## WORK INSTRUCTIONS
Reproduce every line of the records below word for word, keeping them in the same order.

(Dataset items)

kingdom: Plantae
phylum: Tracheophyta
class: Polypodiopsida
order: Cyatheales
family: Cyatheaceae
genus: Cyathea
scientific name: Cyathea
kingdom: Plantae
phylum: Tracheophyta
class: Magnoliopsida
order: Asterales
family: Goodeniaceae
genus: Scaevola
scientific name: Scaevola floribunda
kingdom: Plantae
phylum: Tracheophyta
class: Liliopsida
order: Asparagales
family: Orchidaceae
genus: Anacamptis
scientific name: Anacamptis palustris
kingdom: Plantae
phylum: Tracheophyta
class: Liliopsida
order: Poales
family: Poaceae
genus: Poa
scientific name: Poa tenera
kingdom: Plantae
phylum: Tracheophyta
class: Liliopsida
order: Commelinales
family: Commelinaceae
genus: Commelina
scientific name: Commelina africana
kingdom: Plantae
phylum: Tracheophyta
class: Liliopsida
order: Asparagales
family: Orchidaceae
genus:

## THE OUTPUT
kingdom: Plantae
phylum: Tracheophyta
class: Polypodiopsida
order: Cyatheales
family: Cyatheaceae
genus: Cyathea
scientific name: Cyathea
kingdom: Plantae
phylum: Tracheophyta
class: Magnoliopsida
order: Asterales
family: Goodeniaceae
genus: Scaevola
scientific name: Scaevola floribunda
kingdom: Plantae
phylum: Tracheophyta
class: Liliopsida
order: Asparagales
family: Orchidaceae
genus: Anacamptis
scientific name: Anacamptis palustris
kingdom: Plantae
phylum: Tracheophyta
class: Liliopsida
order: Poales
family: Poaceae
genus: Poa
scientific name: Poa tenera
kingdom: Plantae
phylum: Tracheophyta
class: Liliopsida
order: Commelinales
family: Commelinaceae
genus: Commelina
scientific name: Commelina africana
kingdom: Plantae
phylum: Tracheophyta
class: Liliopsida
order: Asparagales
family: Orchidaceae
genus:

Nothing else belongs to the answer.